In this frame, you can see a chart with each strategy's individual growth and the equity curve of the complete portfolio. Here it's possible to see how each strategy has performed over time and which have had a greater contribution to the portfolio's results. Highlighted, you see the best performance (highest profit) and worst-performing strategy (lowest profit).
Another way to view the performance of each strategy is through the individual contribution details. Here you can see the data presented in a table, and it can be ordered in different ways to facilitate the visualization of the strategies' performance. This table shows the financial profit, profit in points/pips, percentage return, percentage drawdown, and contribution to total profit.

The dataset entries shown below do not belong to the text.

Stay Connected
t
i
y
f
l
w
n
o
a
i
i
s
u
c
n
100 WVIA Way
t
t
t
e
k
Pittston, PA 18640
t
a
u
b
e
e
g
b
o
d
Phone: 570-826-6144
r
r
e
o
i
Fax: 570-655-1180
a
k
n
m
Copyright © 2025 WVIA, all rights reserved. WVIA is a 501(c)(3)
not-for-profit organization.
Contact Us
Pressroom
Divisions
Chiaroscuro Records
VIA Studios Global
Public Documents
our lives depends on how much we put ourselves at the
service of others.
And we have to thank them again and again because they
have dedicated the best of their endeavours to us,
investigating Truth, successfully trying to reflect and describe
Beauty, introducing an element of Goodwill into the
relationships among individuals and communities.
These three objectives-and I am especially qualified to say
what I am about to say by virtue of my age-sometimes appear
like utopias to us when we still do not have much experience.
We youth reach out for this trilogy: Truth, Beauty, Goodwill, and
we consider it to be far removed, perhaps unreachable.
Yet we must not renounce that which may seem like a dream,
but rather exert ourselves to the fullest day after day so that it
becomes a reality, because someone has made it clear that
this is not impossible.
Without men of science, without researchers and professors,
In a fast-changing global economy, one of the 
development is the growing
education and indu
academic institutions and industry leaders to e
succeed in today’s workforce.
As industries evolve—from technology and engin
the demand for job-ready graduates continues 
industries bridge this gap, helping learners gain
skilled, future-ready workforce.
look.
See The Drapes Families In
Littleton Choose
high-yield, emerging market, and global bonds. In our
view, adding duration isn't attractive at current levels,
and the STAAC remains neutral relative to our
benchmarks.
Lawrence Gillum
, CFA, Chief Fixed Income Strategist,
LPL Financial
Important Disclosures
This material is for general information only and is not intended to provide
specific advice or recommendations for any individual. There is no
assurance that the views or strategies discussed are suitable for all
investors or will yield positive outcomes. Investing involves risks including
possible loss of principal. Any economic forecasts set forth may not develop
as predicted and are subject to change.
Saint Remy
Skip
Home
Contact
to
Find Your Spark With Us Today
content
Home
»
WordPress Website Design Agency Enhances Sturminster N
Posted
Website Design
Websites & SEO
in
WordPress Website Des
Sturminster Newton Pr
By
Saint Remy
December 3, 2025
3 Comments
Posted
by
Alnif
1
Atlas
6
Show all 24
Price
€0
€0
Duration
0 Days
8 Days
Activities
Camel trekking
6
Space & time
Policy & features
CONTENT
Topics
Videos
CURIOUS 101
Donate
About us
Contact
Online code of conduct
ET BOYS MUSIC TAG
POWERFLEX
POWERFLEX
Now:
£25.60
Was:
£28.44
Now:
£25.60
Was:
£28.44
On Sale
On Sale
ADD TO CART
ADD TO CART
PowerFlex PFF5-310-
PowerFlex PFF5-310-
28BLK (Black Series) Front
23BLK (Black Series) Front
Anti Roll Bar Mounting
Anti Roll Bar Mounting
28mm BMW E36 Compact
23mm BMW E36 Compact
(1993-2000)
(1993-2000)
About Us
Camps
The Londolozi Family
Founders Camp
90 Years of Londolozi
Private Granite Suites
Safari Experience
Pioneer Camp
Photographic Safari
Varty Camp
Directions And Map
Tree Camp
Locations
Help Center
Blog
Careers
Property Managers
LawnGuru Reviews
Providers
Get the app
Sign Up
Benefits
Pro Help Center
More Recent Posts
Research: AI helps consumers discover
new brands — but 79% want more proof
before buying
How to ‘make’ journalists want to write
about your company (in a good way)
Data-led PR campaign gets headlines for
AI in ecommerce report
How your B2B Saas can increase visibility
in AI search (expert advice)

Positive strategy contribution
Among all the strategies that had a positive result, a pie chart shows each one's proportion in the total.
Negative strategy contribution
Among all the strategies that had a negative result, a pie chart shows each one's proportion in the total.
This card presents the distribution of strategies' trading styles, with a pie chart representing each style percentage. In addition to the distribution of strategies by style, you can observe each style's total profit in a bar chart.
This card shows the distribution of strategies' trade duration, with a pie chart representing each duration percentage (day trading, swing trading, or position trading). In addition to the distribution of strategies per duration, you find each duration's total profit in a bar chart.
Here you find the symbols traded by the strategies, with a pie chart representing the symbol percentage. In addition to the distribution of strategies per symbol, a bar chart also shows each trading symbol's total profit.
Benchmark and forecast
On this card, you can compare your portfolio's performance with the benchmark symbol chosen, and it's also possible to choose other benchmarks for evaluation directly in the report. The app normalizes the opening balance for the two histories, and the percentage returns obtained by the benchmark and portfolio itself are applied. Low initial balances tend to overestimate the portfolios' results.
Based on the portfolio's history, the app generates a prediction model that will give a possible direction to the portfolio's balance in the following six months. The forecast line appears in green color, with the bands indicating the confidence levels or margin of error.